**PROBLEM REQUIREMENTS**
Rewrite the data from its beginning through the line containing "v3 Без Лицензии", changing "Регистрация" to "Зарегистрироваться" and leaving everything else unchanged. Omit the pictures.

----------------

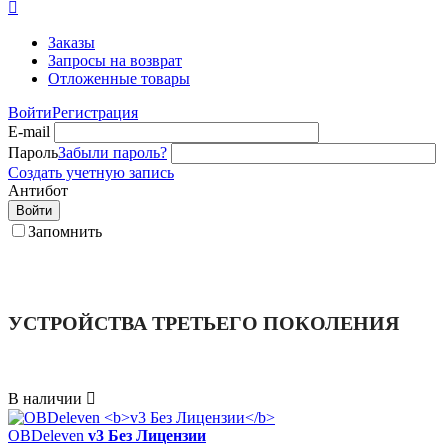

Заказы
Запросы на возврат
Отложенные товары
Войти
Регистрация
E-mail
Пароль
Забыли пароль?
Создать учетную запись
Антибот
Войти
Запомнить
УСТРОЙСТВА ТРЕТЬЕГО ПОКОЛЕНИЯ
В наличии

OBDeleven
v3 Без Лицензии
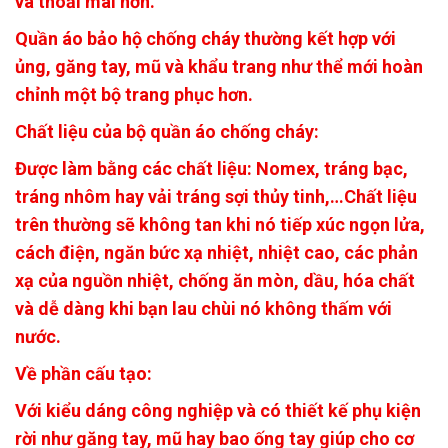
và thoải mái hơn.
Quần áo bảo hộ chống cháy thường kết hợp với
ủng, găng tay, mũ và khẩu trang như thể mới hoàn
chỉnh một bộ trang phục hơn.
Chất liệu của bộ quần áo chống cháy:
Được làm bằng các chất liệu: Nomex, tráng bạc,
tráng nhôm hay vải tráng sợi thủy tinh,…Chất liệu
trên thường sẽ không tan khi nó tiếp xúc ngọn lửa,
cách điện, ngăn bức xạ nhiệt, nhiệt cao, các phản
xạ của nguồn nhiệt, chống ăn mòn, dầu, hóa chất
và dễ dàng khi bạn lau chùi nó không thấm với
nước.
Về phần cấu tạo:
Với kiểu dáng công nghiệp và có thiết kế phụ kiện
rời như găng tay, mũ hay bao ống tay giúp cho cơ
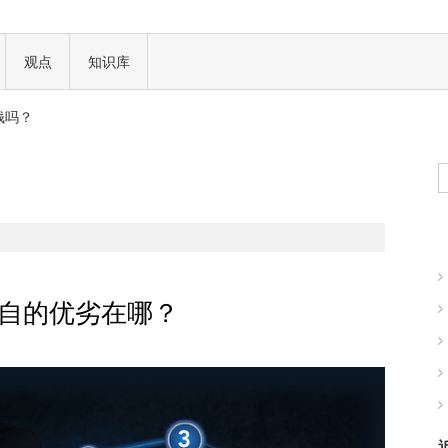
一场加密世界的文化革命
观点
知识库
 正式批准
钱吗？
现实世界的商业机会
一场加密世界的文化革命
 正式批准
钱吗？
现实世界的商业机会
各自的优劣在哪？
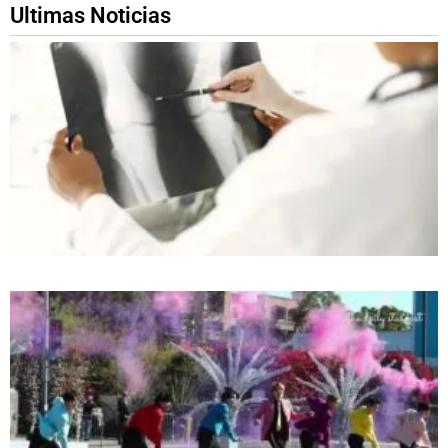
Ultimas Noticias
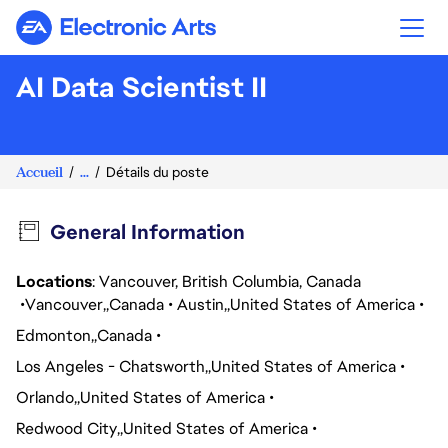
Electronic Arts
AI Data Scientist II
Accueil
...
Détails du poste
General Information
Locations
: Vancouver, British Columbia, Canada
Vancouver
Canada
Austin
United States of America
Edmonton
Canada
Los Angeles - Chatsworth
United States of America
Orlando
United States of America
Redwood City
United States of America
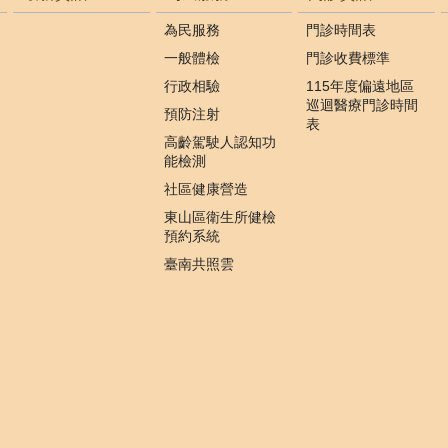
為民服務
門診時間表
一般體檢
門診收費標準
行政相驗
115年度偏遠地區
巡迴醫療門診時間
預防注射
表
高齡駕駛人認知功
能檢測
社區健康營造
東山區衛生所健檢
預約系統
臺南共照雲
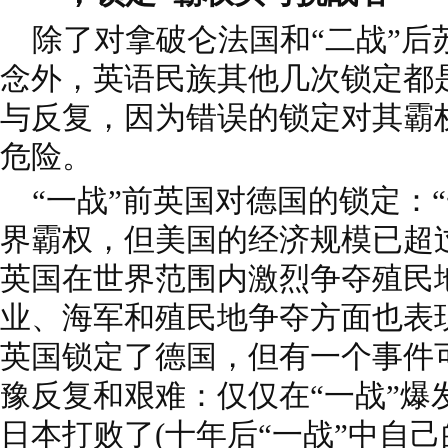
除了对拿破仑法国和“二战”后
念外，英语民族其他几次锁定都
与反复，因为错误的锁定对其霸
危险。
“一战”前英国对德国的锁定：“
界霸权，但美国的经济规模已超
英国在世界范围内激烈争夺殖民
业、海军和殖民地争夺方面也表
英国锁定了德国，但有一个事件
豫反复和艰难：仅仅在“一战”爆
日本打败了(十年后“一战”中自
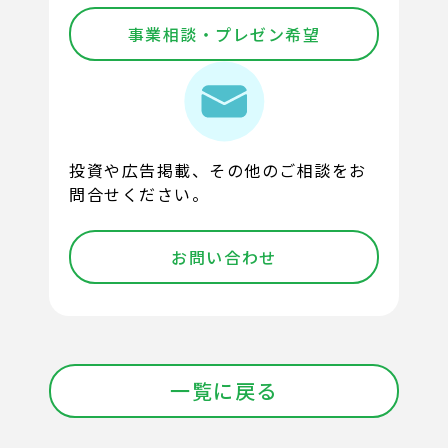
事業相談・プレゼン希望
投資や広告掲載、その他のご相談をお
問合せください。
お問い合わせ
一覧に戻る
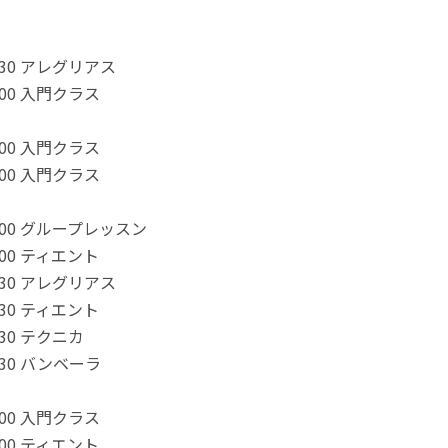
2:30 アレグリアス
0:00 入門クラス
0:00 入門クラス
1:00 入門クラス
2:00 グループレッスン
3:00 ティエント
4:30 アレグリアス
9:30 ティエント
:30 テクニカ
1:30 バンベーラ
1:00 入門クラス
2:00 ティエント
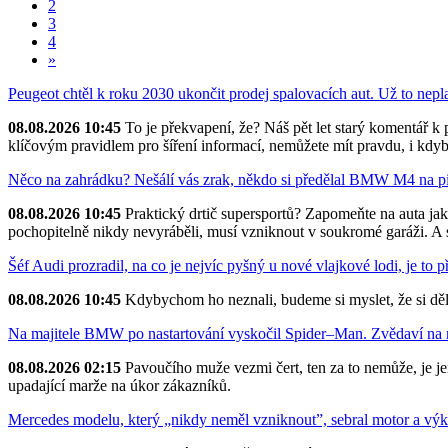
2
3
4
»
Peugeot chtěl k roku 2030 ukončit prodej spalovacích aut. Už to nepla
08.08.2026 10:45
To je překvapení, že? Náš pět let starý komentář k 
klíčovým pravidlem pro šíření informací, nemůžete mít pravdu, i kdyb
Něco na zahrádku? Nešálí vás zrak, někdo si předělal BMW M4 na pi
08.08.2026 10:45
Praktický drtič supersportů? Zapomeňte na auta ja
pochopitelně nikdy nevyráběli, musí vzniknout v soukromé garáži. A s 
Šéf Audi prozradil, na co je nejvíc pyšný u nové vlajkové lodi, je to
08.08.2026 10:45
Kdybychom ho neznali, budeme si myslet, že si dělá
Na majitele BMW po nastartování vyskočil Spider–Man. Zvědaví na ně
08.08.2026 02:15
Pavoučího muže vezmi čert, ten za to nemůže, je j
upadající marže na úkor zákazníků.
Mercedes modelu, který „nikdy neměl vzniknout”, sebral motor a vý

----------------

**WRITTEN SOLUTION**

Заказы
Запросы на возврат
Отложенные товары
Войти
Зарегистрироваться
E-mail
Пароль
Забыли пароль?
Создать учетную запись
Антибот
Войти
Запомнить
УСТРОЙСТВА ТРЕТЬЕГО ПОКОЛЕНИЯ
В наличии

OBDeleven
v3 Без Лицензии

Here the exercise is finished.